> Task description: Check each line of the entries below for the word "BYLINE", and copy the lines that have it.

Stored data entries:
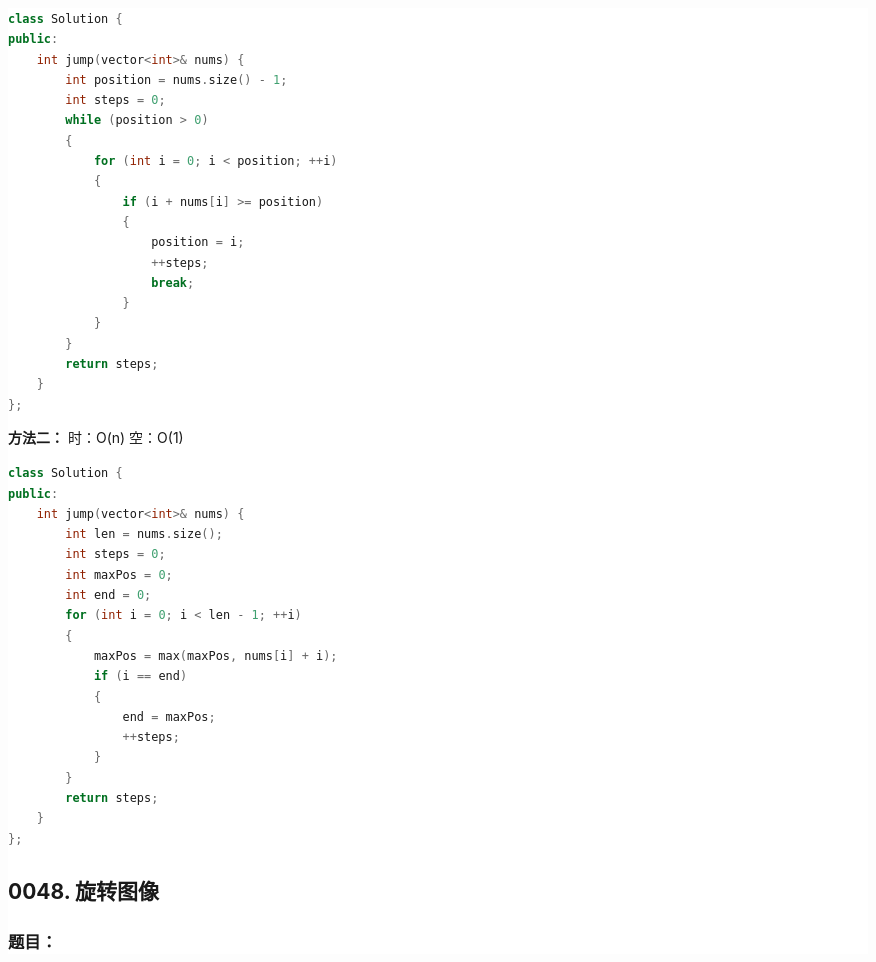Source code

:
 ```c++
class Solution {
public:
    int jump(vector<int>& nums) {
        int position = nums.size() - 1;
        int steps = 0;
        while (position > 0)
        {
            for (int i = 0; i < position; ++i)
            {
                if (i + nums[i] >= position)
                {
                    position = i;
                    ++steps;
                    break;
                }
            }
        }
        return steps;
    }
};
```

**方法二：** 时：O(n)  空：O(1)

```c++
class Solution {
public:
    int jump(vector<int>& nums) {
        int len = nums.size();
        int steps = 0;
        int maxPos = 0;
        int end = 0;
        for (int i = 0; i < len - 1; ++i)
        {
            maxPos = max(maxPos, nums[i] + i);
            if (i == end)
            {
                end = maxPos;
                ++steps;
            }
        }
        return steps;
    }
};
```





## 0048. 旋转图像

### 题目：
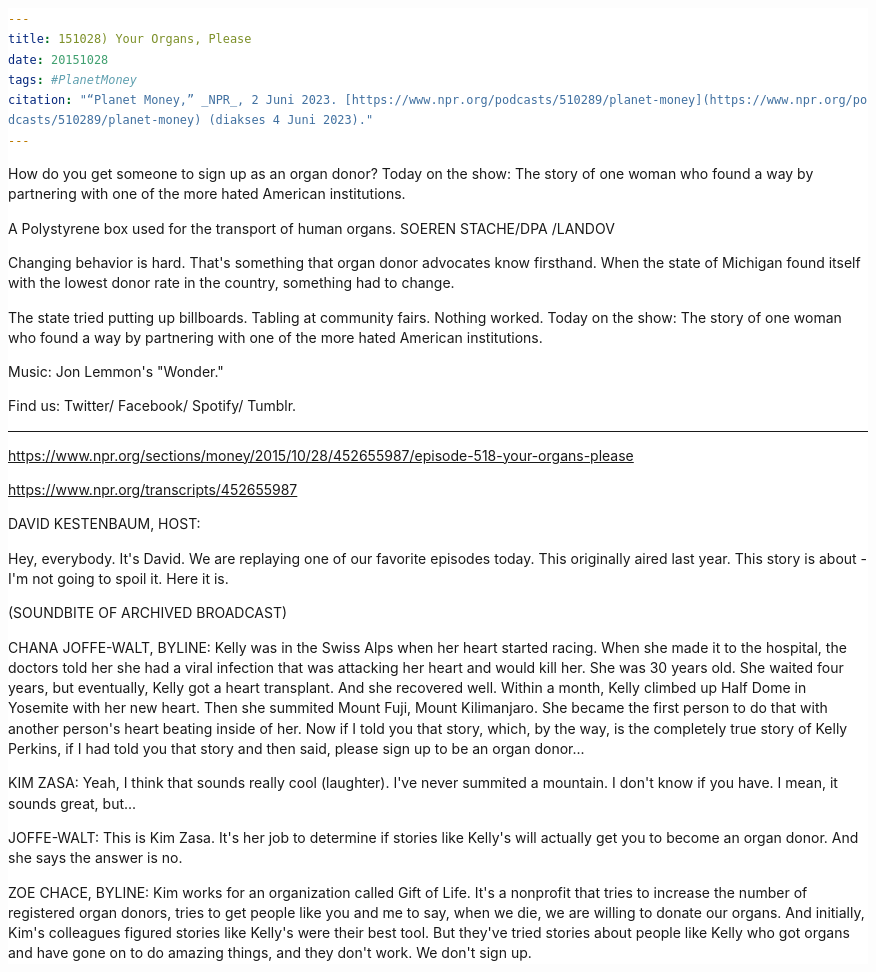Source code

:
 ```yaml
---
title: 151028) Your Organs, Please
date: 20151028
tags: #PlanetMoney
citation: "“Planet Money,” _NPR_, 2 Juni 2023. [https://www.npr.org/podcasts/510289/planet-money](https://www.npr.org/podcasts/510289/planet-money) (diakses 4 Juni 2023)."
---
```


How do you get someone to sign up as an organ donor? Today on the show: The story of one woman who found a way by partnering with one of the more hated American institutions.



A Polystyrene box used for the transport of human organs.
SOEREN STACHE/DPA /LANDOV

Changing behavior is hard. That's something that organ donor advocates know firsthand. When the state of Michigan found itself with the lowest donor rate in the country, something had to change.

The state tried putting up billboards. Tabling at community fairs. Nothing worked. Today on the show: The story of one woman who found a way by partnering with one of the more hated American institutions.

Music: Jon Lemmon's "Wonder."

Find us: Twitter/ Facebook/ Spotify/ Tumblr.

----

https://www.npr.org/sections/money/2015/10/28/452655987/episode-518-your-organs-please

https://www.npr.org/transcripts/452655987

DAVID KESTENBAUM, HOST:

Hey, everybody. It's David. We are replaying one of our favorite episodes today. This originally aired last year. This story is about - I'm not going to spoil it. Here it is.

(SOUNDBITE OF ARCHIVED BROADCAST)

CHANA JOFFE-WALT, BYLINE: Kelly was in the Swiss Alps when her heart started racing. When she made it to the hospital, the doctors told her she had a viral infection that was attacking her heart and would kill her. She was 30 years old. She waited four years, but eventually, Kelly got a heart transplant. And she recovered well. Within a month, Kelly climbed up Half Dome in Yosemite with her new heart. Then she summited Mount Fuji, Mount Kilimanjaro. She became the first person to do that with another person's heart beating inside of her. Now if I told you that story, which, by the way, is the completely true story of Kelly Perkins, if I had told you that story and then said, please sign up to be an organ donor...

KIM ZASA: Yeah, I think that sounds really cool (laughter). I've never summited a mountain. I don't know if you have. I mean, it sounds great, but...

JOFFE-WALT: This is Kim Zasa. It's her job to determine if stories like Kelly's will actually get you to become an organ donor. And she says the answer is no.

ZOE CHACE, BYLINE: Kim works for an organization called Gift of Life. It's a nonprofit that tries to increase the number of registered organ donors, tries to get people like you and me to say, when we die, we are willing to donate our organs. And initially, Kim's colleagues figured stories like Kelly's were their best tool. But they've tried stories about people like Kelly who got organs and have gone on to do amazing things, and they don't work. We don't sign up.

> Answer to this exercise:
CHANA JOFFE-WALT, BYLINE: Kelly was in the Swiss Alps when her heart started racing. When she made it to the hospital, the doctors told her she had a viral infection that was attacking her heart and would kill her. She was 30 years old. She waited four years, but eventually, Kelly got a heart transplant. And she recovered well. Within a month, Kelly climbed up Half Dome in Yosemite with her new heart. Then she summited Mount Fuji, Mount Kilimanjaro. She became the first person to do that with another person's heart beating inside of her. Now if I told you that story, which, by the way, is the completely true story of Kelly Perkins, if I had told you that story and then said, please sign up to be an organ donor...
ZOE CHACE, BYLINE: Kim works for an organization called Gift of Life. It's a nonprofit that tries to increase the number of registered organ donors, tries to get people like you and me to say, when we die, we are willing to donate our organs. And initially, Kim's colleagues figured stories like Kelly's were their best tool. But they've tried stories about people like Kelly who got organs and have gone on to do amazing things, and they don't work. We don't sign up.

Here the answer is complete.